Extrait choisi:
━━━
Mais ce n’est pas tout. Car beaucoup de gens s’insurgent tout simplement parce qu’ils en ont marre. Marre d’être opprimés et muselés, marre d’être pauvres et d’être à la merci des patrons, marre de vivre dans des conditions misérables, sans bonheur ni rêve. Ce « non » n’est certainement qu’un début ; mais c’est un non qui ouvre la voie, peut-être aussi, comme on peut déjà le lire dans certains récits d’insurgés, à des expérimentations d’un tout autre type que la démocratie, la religion, le nationalisme et l’argent. Des expérimentations avec des formes d’auto-organisation entre les gens concernés hors de tout Etat, de solidarité et d’entraide entre les gens hors de toute exploitation, de libération des rôles sociaux figés ou imposés. Voilà ce qui fait peur aux puissants, mais aussi à ceux qui aspirent à le devenir : que les insurgés expérimentent et deviennent conscients du fait qu’ils n’ont besoin d’aucun puissant, ancien ou nouveau, corrompu ou « honnête », dictatorial ou « élu ». Que tout pouvoir, tout patron les empêchera toujours de vivre une vie libre, de s’organiser librement entre eux. C’est ce spectre de la liberté, montrant sa beauté et sa possibilité lors de ces moments de révolte, qui fait peur à tous ceux qui veulent conserver ou s’accaparer le pouvoir.

A présent, accueillons à notre tour ce spectre de la liberté, détruisons les frontières mentales entre l’ici et le là-bas que nous nous sommes construits dans notre tête. Osons crier haut et fort que nous n’avons pas de patrie, que nous ne voulons plus de gouvernement du tout. Qu’on chassera non seulement les ambassadeurs de ces pays arabes en ébullition de leurs villas de Bruxelles, mais qu’on chassera aussi tous les politiciens et tous les patrons de leurs sièges. Et pas pour l’occuper à notre tour, mais pour le détruire pour toujours. Le meilleur soutien, la meilleure solidarité avec les insurgés du monde arabe, c’est de frayer ici le chemin pour la révolte libératrice.

 

 

Les tribunaux en flammes

Durant le soulèvement en Tunisie, 14 tribunaux ont été incendiés par les insurgés. Aussi plusieurs prisons sont encore hors service après des attaques et des mutineries. Le nouvel ordre commence à s’installer en Tunisie, même s’il doit faire face à une résistance tenace dans la rue (les manifestations, les émeutes et les attaques contre les banques, les commissariats, les supermarchés, les administrations continuent tandis que « la nouvelle police » n’hésite pas à tirer sur les émeutiers). Un des premiers soucis du ministre de l’Intérieur est évidemment de restaurer l’appareil répressif. Il « compte pour cela sur l’aide financier et l’assistance de l’Union Européenne », qui ne refusera certainement pas de soutenir un autre Etat cherchant à se donner les moyens pour subjuguer la population. De plus, le ministre a réhabilité tous les juges du régime de Ben Ali, qui ont dès lors repris leurs postes.
━━━
À faire:
**A.** D'après l'extrait sur les révoltes dans le monde arabe, combien de tribunaux les insurgés ont-ils incendiés durant le soulèvement en Tunisie ?
**B.** Présentez sous forme de liste numérotée toutes les lignes des enregistrements, sans les lignes vides. Laissez les images de côté.
L'extrait et les enregistrements n'ont aucun lien entre eux.

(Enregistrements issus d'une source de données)
━━━
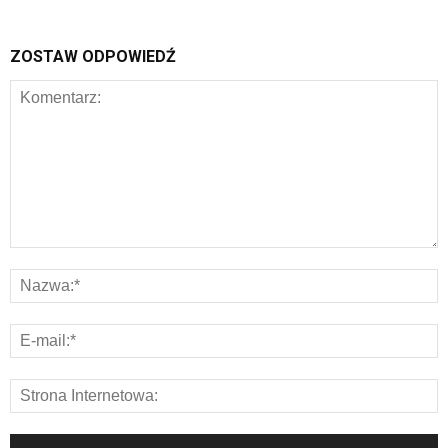
ZOSTAW ODPOWIEDŹ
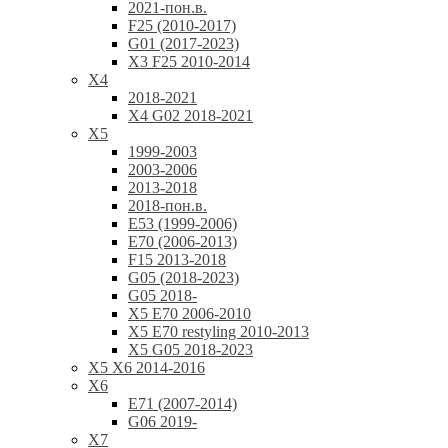
2021-пон.в.
F25 (2010-2017)
G01 (2017-2023)
X3 F25 2010-2014
X4
2018-2021
X4 G02 2018-2021
X5
1999-2003
2003-2006
2013-2018
2018-пон.в.
E53 (1999-2006)
E70 (2006-2013)
F15 2013-2018
G05 (2018-2023)
G05 2018-
X5 E70 2006-2010
X5 E70 restyling 2010-2013
X5 G05 2018-2023
X5 X6 2014-2016
X6
E71 (2007-2014)
G06 2019-
X7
━━━
Réponses par tâche:
**A.** Les insurgés ont incendié 14 tribunaux.

**B.**
1. ZOSTAW ODPOWIEDŹ
2. 2021-пон.в.
3. F25 (2010-2017)
4. G01 (2017-2023)
5. X3 F25 2010-2014
6. X4
7. 2018-2021
8. X4 G02 2018-2021
9. X5
10. 1999-2003
11. 2003-2006
12. 2013-2018
13. 2018-пон.в.
14. E53 (1999-2006)
15. E70 (2006-2013)
16. F15 2013-2018
17. G05 (2018-2023)
18. G05 2018-
19. X5 E70 2006-2010
20. X5 E70 restyling 2010-2013
21. X5 G05 2018-2023
22. X5 X6 2014-2016
23. X6
24. E71 (2007-2014)
25. G06 2019-
26. X7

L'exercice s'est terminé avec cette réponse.